I think the oldest present on the TBR pile is La noche de los tiempos, which I received as a Christmas present about three years ago. Still unread because it’s very thick and I need to reserve time for it, but I am looking forward to it very much.

e - is written by a poet
There are about two hundred books in the poetry section, but that’s probably not what you meant. How about Walking home, Simon Armitage’s account of walking the Pennine Way?

f - is the most battered book in your collection - how did it get that way?
There are lots of candidates. At the moment the worst is probably my cheap 1920s edition of Round the Horn before the mast, which looks as if it could have been through what it describes, but in fact the damage is probably simply the result of fifty-five years in a school library, from which it was discarded to enter my collection (pending repair…) in 1977.

g - you go back to again and again
At the risk of boring everyone, since it creeps into every one of these list exercises, but I really do keep picking it up off the shelf: The Oxford Book of English verse 1250-1918.

h - is one of a series featuring the same main character, who is not a detective or someone of that ilk
I guess this is looking for books that are part of a series, but where we have only read one? In that case, how about The adventures of Hajji Baba of Ispahan, where I enjoyed the first book so much that I thought it would probably spoil the magic to try any of the sequels, or indeed to reread it…

i - was the basis for a favourite film
Jules et Jim. Terrible novel, great film.

• [WORK ITEM A]:
List every book title named in the book questionnaire.
• [WORK ITEM B]:
Extract the passage of the book questionnaire from "I think the" to "get that way?".
The listing that comes next has no connection to the book questionnaire.

• [SOURCE MATERIAL]:
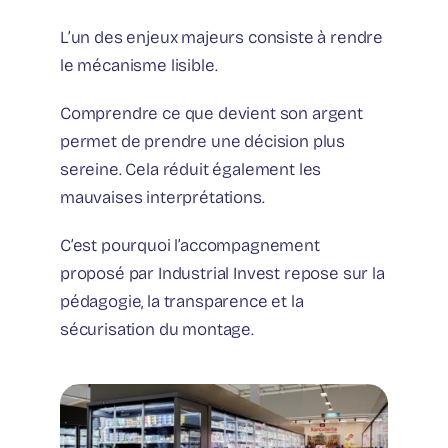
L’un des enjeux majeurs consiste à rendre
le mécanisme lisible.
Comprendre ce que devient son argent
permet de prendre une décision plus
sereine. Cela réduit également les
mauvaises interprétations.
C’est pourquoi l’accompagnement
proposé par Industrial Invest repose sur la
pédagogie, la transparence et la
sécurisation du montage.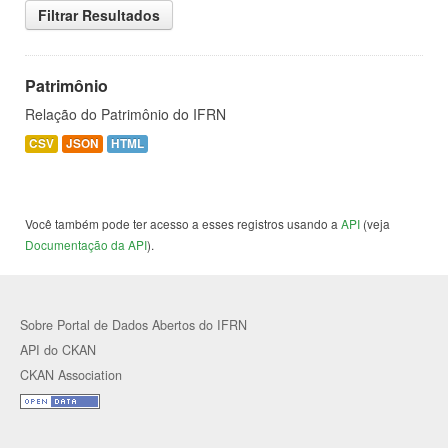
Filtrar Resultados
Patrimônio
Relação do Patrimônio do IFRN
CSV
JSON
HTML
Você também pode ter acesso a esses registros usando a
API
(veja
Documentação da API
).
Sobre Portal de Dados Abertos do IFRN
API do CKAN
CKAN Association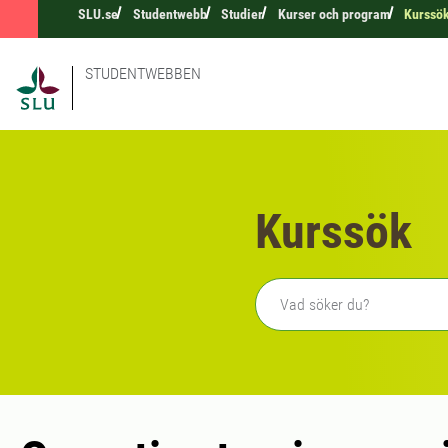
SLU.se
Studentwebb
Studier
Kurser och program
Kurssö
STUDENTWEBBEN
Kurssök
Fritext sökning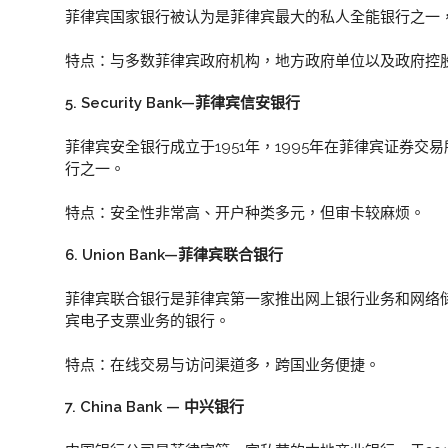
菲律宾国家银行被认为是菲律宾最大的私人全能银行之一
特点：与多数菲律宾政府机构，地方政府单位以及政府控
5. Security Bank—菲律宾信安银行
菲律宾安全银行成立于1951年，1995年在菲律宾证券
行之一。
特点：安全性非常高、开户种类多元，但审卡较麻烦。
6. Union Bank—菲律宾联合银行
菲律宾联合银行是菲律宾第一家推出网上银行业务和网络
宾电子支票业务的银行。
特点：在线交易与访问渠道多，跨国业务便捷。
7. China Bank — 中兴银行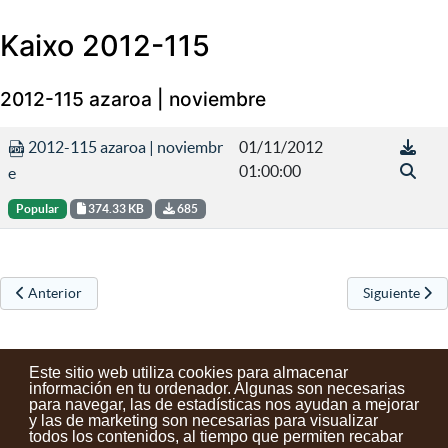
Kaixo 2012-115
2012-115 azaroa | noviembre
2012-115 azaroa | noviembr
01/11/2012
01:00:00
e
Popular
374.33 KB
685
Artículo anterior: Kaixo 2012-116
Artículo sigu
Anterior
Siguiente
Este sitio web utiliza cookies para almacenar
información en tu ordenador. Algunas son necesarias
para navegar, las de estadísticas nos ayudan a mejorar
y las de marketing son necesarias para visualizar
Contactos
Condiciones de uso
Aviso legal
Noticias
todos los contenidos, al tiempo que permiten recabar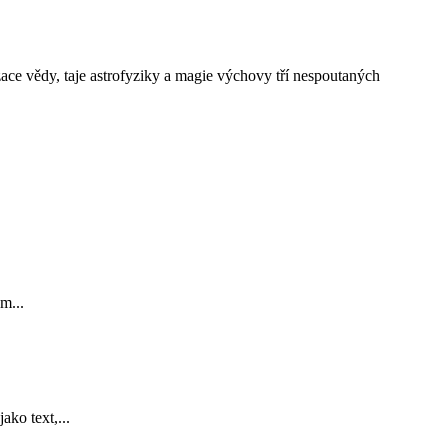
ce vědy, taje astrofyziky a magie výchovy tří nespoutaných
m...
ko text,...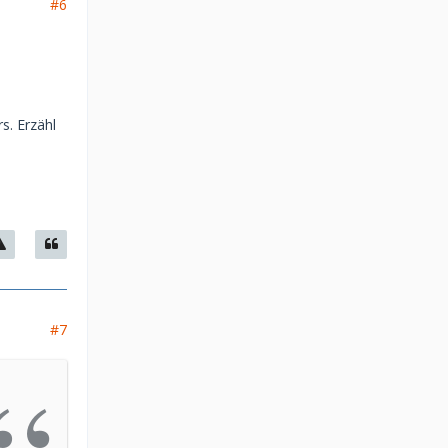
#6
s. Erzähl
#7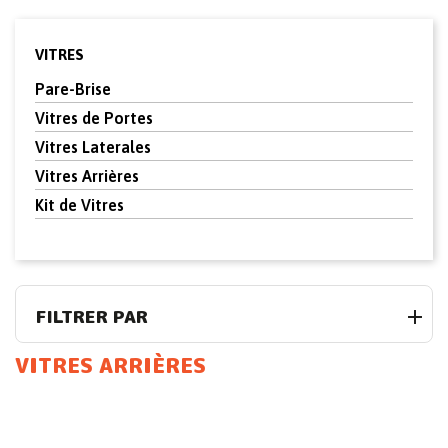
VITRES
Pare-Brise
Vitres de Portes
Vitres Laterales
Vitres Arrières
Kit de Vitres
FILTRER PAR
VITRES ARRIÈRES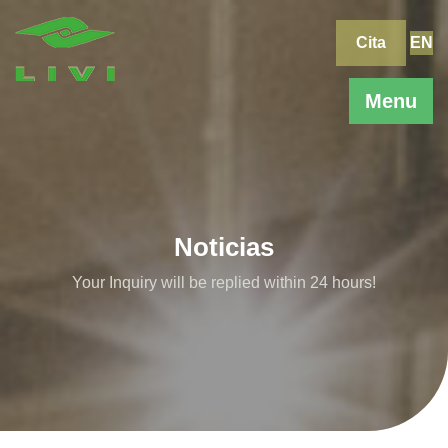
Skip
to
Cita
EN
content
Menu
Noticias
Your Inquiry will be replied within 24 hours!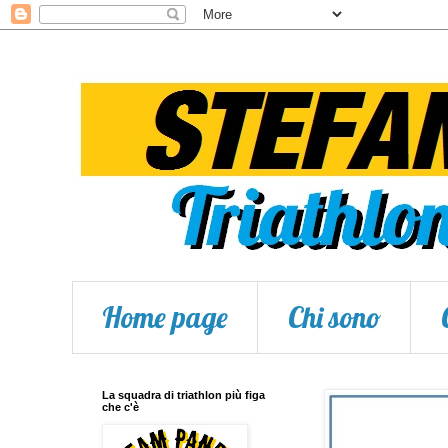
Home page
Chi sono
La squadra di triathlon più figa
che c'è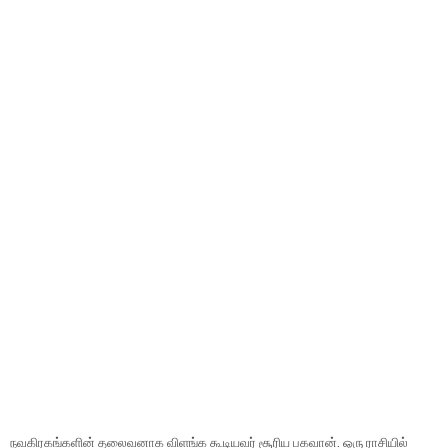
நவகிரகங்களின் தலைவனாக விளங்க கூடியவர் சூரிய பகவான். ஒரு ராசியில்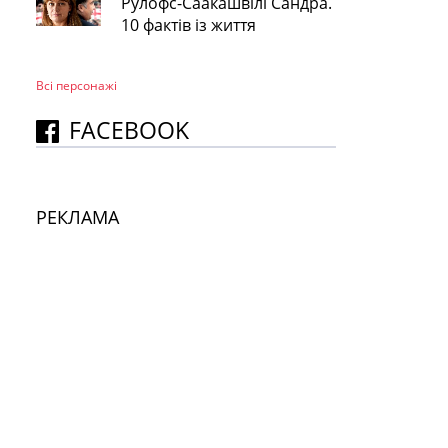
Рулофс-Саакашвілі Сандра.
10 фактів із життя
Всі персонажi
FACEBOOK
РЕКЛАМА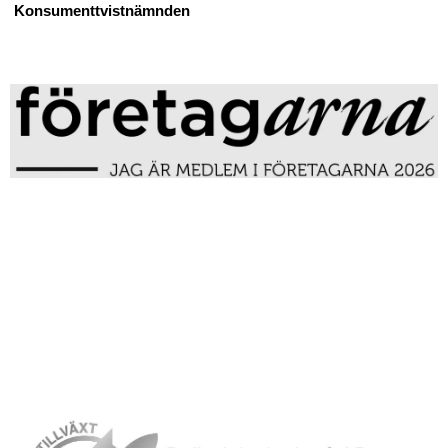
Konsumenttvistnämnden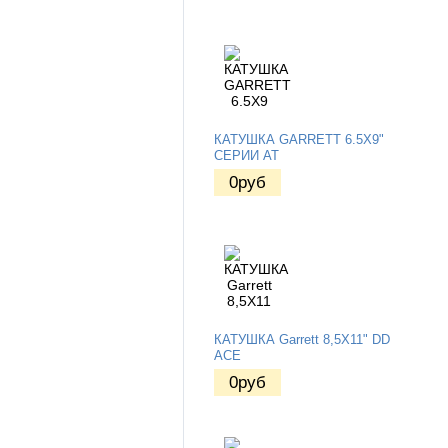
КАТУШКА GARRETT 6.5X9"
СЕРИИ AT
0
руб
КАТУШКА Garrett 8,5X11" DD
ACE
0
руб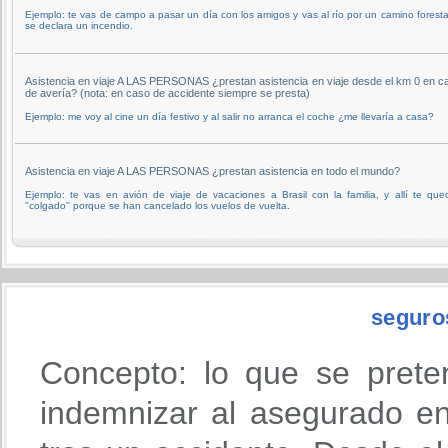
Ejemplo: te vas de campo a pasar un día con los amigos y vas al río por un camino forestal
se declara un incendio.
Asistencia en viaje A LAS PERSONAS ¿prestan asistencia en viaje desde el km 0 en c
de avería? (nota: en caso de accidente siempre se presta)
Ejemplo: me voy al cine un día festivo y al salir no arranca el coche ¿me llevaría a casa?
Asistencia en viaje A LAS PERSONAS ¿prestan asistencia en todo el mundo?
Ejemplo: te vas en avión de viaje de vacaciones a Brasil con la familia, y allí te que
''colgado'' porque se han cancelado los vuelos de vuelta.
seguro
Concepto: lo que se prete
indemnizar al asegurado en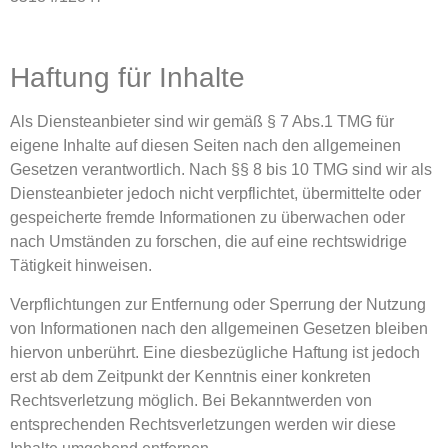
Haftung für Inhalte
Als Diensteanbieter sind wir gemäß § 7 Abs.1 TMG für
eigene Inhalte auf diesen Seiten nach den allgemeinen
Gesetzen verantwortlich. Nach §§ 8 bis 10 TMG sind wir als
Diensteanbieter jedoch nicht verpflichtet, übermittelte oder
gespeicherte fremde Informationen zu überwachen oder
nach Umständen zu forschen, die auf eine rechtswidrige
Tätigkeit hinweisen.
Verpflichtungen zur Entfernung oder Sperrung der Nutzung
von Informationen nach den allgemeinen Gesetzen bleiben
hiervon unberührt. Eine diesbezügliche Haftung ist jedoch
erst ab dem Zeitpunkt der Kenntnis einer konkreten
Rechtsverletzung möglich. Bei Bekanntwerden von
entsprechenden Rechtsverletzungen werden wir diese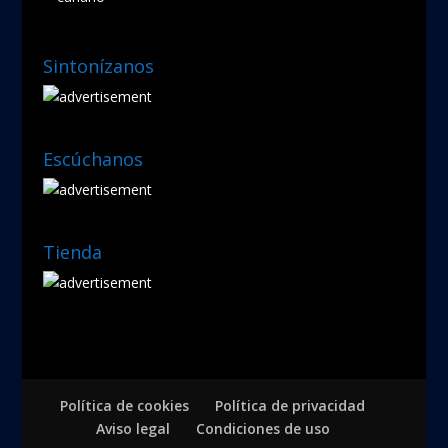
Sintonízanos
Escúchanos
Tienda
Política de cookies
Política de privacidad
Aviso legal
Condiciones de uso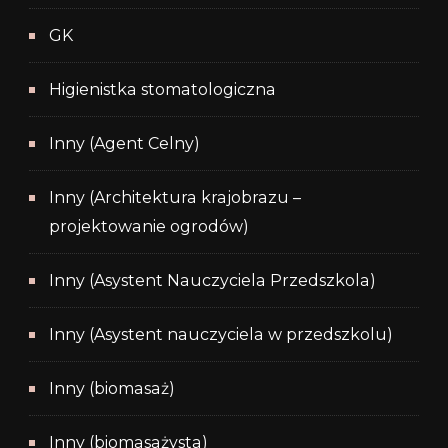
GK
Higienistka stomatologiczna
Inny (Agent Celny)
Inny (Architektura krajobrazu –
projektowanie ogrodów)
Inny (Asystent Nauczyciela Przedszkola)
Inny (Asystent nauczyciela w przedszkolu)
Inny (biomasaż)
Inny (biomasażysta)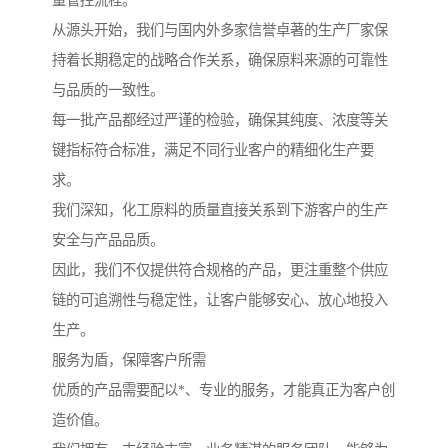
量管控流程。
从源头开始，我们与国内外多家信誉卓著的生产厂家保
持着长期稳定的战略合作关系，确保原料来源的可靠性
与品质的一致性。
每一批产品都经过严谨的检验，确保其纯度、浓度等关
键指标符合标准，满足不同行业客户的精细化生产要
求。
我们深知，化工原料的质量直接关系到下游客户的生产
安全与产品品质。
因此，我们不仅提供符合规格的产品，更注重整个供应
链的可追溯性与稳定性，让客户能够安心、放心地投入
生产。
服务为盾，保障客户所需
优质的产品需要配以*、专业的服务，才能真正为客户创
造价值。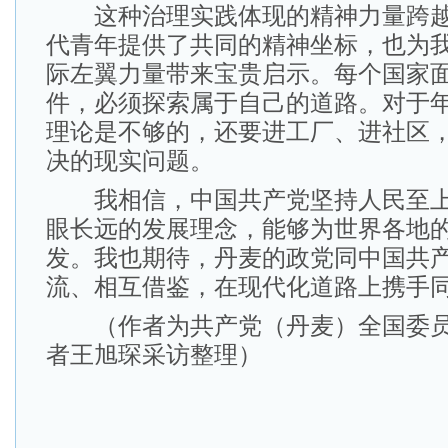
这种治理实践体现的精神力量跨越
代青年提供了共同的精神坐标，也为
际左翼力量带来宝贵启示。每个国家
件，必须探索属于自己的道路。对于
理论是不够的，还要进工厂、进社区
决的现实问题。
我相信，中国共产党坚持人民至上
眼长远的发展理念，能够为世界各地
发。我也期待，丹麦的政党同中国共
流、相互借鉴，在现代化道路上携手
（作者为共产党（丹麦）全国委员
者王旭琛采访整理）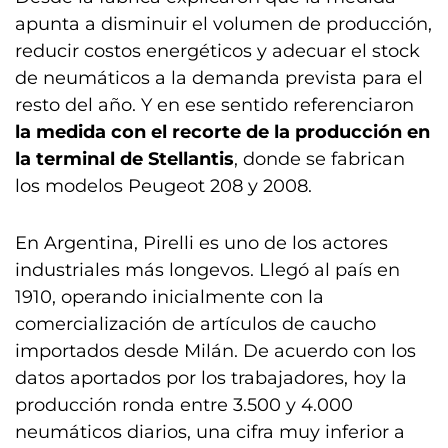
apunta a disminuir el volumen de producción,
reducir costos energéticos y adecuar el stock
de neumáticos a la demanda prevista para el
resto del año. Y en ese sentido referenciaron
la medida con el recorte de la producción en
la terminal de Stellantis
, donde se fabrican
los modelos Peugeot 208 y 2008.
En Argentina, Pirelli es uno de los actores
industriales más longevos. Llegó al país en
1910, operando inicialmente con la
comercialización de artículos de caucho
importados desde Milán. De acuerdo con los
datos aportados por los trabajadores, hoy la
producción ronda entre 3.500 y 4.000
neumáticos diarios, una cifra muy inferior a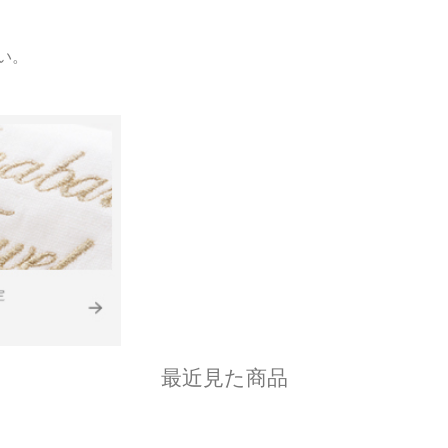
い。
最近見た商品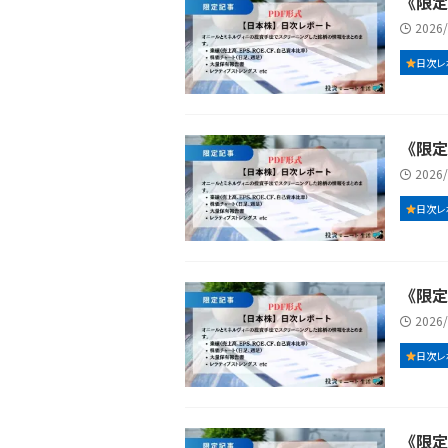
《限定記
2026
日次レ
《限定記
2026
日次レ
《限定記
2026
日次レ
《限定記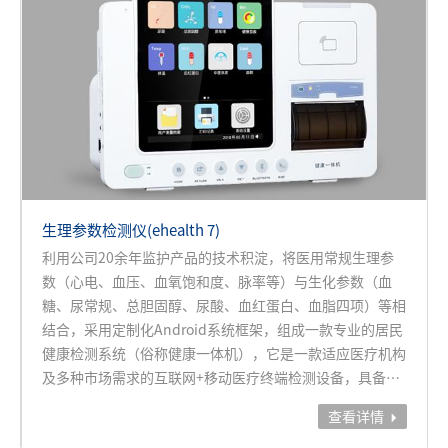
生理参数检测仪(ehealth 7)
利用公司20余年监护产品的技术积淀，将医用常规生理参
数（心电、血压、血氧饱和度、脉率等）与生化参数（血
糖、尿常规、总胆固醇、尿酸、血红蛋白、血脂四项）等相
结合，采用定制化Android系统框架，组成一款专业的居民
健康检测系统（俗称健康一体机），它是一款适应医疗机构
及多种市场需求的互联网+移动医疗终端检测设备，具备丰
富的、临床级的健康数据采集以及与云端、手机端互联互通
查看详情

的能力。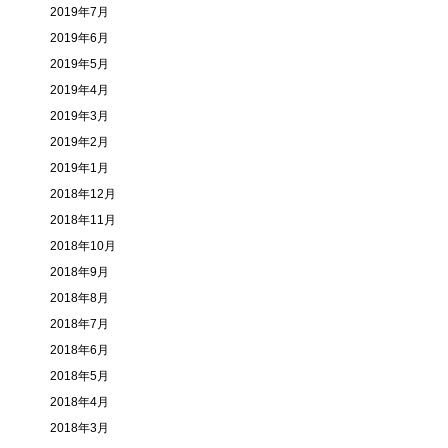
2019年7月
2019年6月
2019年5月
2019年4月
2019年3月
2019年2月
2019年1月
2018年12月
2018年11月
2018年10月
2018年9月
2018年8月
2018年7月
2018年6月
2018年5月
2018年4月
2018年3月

• [WRITTEN SOLUTION A]:
- La noche de los tiempos
- Walking home
- Round the Horn before the mast
- The Oxford Book of English verse 1250-1918
- The adventures of Hajji Baba of Ispahan
- Jules et Jim

• [WRITTEN SOLUTION B]:
I think the oldest present on the TBR pile is La noche de los tiempos, which I received as a Christmas present about three years ago. Still unread because it’s very thick and I need to reserve time for it, but I am looking forward to it very much.

e - is written by a poet
There are about two hundred books in the poetry section, but that’s probably not what you meant. How about Walking home, Simon Armitage’s account of walking the Pennine Way?

f - is the most battered book in your collection - how did it get that way?